[Collected data]

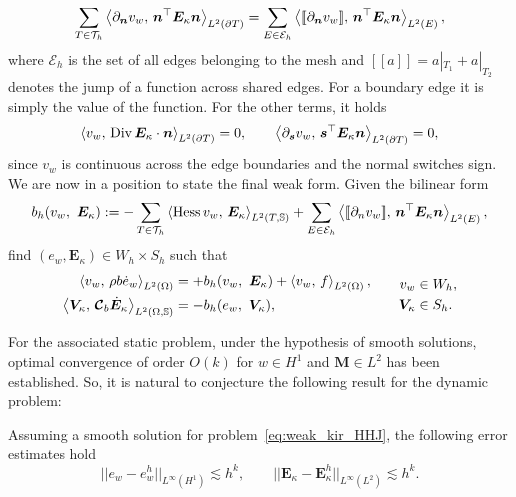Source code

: \begin{equation*}
\sum_{T \in \mathcal{T}_h} \inner[L^2(\partial T)]{\partial_{\bm{n}} v_w}{\bm{n}^\top\bm{E}_\kappa \bm{n}} = \sum_{E \in \mathcal{E}_h} \inner[L^2(E)]{[\![\partial_{\bm{n}} v_w]\!]}{\bm{n}^\top\bm{E}_\kappa \bm{n}},
\end{equation*} 
where $\mathcal{E}_h$ is the set of all edges belonging to the mesh and $[\![a]\!] = a|_{T_1} + a|_{T_2}$ denotes the jump of a function across shared edges. For a boundary edge it is simply the value of the function. For the other terms, it holds 
\[
\inner[L^2(\partial T)]{v_w}{\Div \bm{E}_\kappa \cdot \bm{n}} = 0, \qquad \inner[L^2(\partial T)]{\partial_{\bm{s}} v_w}{\bm{s}^\top\bm{E}_\kappa \bm{n}} = 0,
\]
since $v_w$ is continuous across the edge boundaries and the normal switches sign. We are now in a position to state the final weak form. Given the bilinear form
\[
b_h(v_w, \ \bm{E}_{\kappa}) := - \sum_{T \in \mathcal{T}_h} \inner[L^2(T, \mathbb{S})]{\Hess v_w}{\bm{E}_\kappa} + \sum_{E \in \mathcal{E}_h} \inner[L^2(E)]{[\![\partial_n v_w]\!]}{\bm{n}^\top\bm{E}_\kappa \bm{n}}, 
\]
find $(e_w, \bm{E}_\kappa) \in W_h \times S_h$ such that
\begin{equation}
\label{eq:weak_kir_HHJ}
\begin{aligned}
\inner[L^2(\Omega)]{v_w}{\rho b \dot{e}_w} &= +b_h(v_w, \ \bm{E}_{\kappa}) + \inner[L^2(\Omega)]{v_w}{f}, \\ 
\inner[L^2(\Omega, \mathbb{S})]{\bm{V}_\kappa}{\bm{\mathcal{C}}_b \dot{\bm{E}}_\kappa} &= -b_h(e_w, \ \bm{V}_{\kappa}), \\ 
\end{aligned} \qquad
\begin{aligned}
v_w &\in W_h, \\
\bm{V}_\kappa &\in S_h. \\
\end{aligned}
\end{equation}

For the associated static problem, under the hypothesis of smooth solutions, optimal convergence of order $O(k)$ for $w \in H^1$ and $\bm{M} \in L^2$ has been established. So, it is natural to conjecture the following result for the dynamic problem:
\begin{conjecture}\label{conj:HHJestimates}
	Assuming a smooth solution for problem~\eqref{eq:weak_kir_HHJ}, the following error estimates hold
	\begin{equation}
	\label{eq:errHHJ}
	||e_w - e_w^h||_{L^{\infty} (H^1)} \lesssim h^{k}, \qquad
	||\bm{E}_\kappa - \bm{E}_\kappa^h||_{L^{\infty} (L^2)} \lesssim h^{k}.
	\end{equation}
\end{conjecture}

WHAT YOU NEED TO DO> When a line of the records has the word "smooth", pick it out and copy it.

WRITTEN ANSWER>
For the associated static problem, under the hypothesis of smooth solutions, optimal convergence of order $O(k)$ for $w \in H^1$ and $\bm{M} \in L^2$ has been established. So, it is natural to conjecture the following result for the dynamic problem:
	Assuming a smooth solution for problem~\eqref{eq:weak_kir_HHJ}, the following error estimates hold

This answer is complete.